Information provided »
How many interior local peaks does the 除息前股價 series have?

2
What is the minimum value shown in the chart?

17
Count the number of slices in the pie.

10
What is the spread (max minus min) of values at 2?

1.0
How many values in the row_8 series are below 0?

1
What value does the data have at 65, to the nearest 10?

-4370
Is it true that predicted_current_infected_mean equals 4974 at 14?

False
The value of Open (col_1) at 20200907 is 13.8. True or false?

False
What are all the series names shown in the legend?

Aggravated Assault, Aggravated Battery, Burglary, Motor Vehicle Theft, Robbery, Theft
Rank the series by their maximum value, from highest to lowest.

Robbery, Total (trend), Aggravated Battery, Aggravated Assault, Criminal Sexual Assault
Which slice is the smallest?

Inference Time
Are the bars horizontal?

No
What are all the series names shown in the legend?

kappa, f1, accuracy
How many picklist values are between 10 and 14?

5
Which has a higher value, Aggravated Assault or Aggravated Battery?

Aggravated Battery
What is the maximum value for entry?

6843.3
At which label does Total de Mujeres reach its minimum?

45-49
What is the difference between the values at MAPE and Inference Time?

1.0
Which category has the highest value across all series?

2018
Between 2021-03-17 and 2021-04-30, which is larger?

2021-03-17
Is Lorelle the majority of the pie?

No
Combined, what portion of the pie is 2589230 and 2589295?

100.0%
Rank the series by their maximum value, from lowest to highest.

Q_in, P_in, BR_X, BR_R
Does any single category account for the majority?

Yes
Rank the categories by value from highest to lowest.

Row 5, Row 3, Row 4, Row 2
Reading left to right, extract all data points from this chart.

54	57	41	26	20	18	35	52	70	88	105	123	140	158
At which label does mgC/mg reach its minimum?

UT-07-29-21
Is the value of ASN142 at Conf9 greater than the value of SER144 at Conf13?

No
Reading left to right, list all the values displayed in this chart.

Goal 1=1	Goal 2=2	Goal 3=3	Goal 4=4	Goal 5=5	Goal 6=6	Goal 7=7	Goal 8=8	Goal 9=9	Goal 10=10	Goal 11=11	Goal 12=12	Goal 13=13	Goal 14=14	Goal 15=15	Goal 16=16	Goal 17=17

Try it » Copy every line of the records above word for word, in the same order.

Your solution »
How many interior local peaks does the 除息前股價 series have?

2
What is the minimum value shown in the chart?

17
Count the number of slices in the pie.

10
What is the spread (max minus min) of values at 2?

1.0
How many values in the row_8 series are below 0?

1
What value does the data have at 65, to the nearest 10?

-4370
Is it true that predicted_current_infected_mean equals 4974 at 14?

False
The value of Open (col_1) at 20200907 is 13.8. True or false?

False
What are all the series names shown in the legend?

Aggravated Assault, Aggravated Battery, Burglary, Motor Vehicle Theft, Robbery, Theft
Rank the series by their maximum value, from highest to lowest.

Robbery, Total (trend), Aggravated Battery, Aggravated Assault, Criminal Sexual Assault
Which slice is the smallest?

Inference Time
Are the bars horizontal?

No
What are all the series names shown in the legend?

kappa, f1, accuracy
How many picklist values are between 10 and 14?

5
Which has a higher value, Aggravated Assault or Aggravated Battery?

Aggravated Battery
What is the maximum value for entry?

6843.3
At which label does Total de Mujeres reach its minimum?

45-49
What is the difference between the values at MAPE and Inference Time?

1.0
Which category has the highest value across all series?

2018
Between 2021-03-17 and 2021-04-30, which is larger?

2021-03-17
Is Lorelle the majority of the pie?

No
Combined, what portion of the pie is 2589230 and 2589295?

100.0%
Rank the series by their maximum value, from lowest to highest.

Q_in, P_in, BR_X, BR_R
Does any single category account for the majority?

Yes
Rank the categories by value from highest to lowest.

Row 5, Row 3, Row 4, Row 2
Reading left to right, extract all data points from this chart.

54	57	41	26	20	18	35	52	70	88	105	123	140	158
At which label does mgC/mg reach its minimum?

UT-07-29-21
Is the value of ASN142 at Conf9 greater than the value of SER144 at Conf13?

No
Reading left to right, list all the values displayed in this chart.

Goal 1=1	Goal 2=2	Goal 3=3	Goal 4=4	Goal 5=5	Goal 6=6	Goal 7=7	Goal 8=8	Goal 9=9	Goal 10=10	Goal 11=11	Goal 12=12	Goal 13=13	Goal 14=14	Goal 15=15	Goal 16=16	Goal 17=17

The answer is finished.